Required action: Print each line from the start of the records below up through the line where "makes sure th" is found, exactly as given.
━━━━
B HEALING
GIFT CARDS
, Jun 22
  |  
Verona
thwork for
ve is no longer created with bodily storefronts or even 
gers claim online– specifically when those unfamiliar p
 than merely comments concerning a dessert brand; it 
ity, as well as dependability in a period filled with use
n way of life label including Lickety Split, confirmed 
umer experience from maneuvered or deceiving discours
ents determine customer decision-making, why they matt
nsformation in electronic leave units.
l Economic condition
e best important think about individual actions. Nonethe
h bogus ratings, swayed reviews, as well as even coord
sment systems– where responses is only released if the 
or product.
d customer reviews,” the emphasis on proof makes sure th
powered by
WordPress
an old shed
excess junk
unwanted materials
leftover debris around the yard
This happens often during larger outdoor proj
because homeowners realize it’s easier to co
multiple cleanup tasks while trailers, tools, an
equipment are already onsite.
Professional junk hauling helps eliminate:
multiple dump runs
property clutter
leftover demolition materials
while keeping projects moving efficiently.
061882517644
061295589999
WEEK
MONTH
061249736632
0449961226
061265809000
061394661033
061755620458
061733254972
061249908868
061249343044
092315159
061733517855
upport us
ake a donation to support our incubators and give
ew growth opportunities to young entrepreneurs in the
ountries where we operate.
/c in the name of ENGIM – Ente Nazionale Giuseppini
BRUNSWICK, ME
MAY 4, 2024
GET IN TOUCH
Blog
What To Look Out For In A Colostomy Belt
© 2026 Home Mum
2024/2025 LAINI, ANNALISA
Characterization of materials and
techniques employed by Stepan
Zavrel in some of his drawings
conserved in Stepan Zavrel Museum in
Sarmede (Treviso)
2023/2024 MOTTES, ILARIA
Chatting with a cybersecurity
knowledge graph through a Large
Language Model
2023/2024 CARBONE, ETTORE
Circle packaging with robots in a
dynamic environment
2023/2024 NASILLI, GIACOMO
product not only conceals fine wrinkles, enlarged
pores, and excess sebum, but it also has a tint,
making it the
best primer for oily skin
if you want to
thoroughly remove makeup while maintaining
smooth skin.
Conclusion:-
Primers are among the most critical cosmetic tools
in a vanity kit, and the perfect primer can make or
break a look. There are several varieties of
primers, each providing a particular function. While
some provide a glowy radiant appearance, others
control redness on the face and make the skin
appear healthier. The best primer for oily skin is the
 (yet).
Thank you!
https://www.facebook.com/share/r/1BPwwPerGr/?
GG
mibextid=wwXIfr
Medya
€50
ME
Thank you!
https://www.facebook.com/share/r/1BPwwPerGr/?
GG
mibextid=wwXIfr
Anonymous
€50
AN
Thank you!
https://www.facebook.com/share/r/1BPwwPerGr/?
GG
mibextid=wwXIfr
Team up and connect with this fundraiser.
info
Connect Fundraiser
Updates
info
━━━━
Result of this task:
B HEALING
GIFT CARDS
, Jun 22
  |  
Verona
thwork for
ve is no longer created with bodily storefronts or even 
gers claim online– specifically when those unfamiliar p
 than merely comments concerning a dessert brand; it 
ity, as well as dependability in a period filled with use
n way of life label including Lickety Split, confirmed 
umer experience from maneuvered or deceiving discours
ents determine customer decision-making, why they matt
nsformation in electronic leave units.
l Economic condition
e best important think about individual actions. Nonethe
h bogus ratings, swayed reviews, as well as even coord
sment systems– where responses is only released if the 
or product.
d customer reviews,” the emphasis on proof makes sure th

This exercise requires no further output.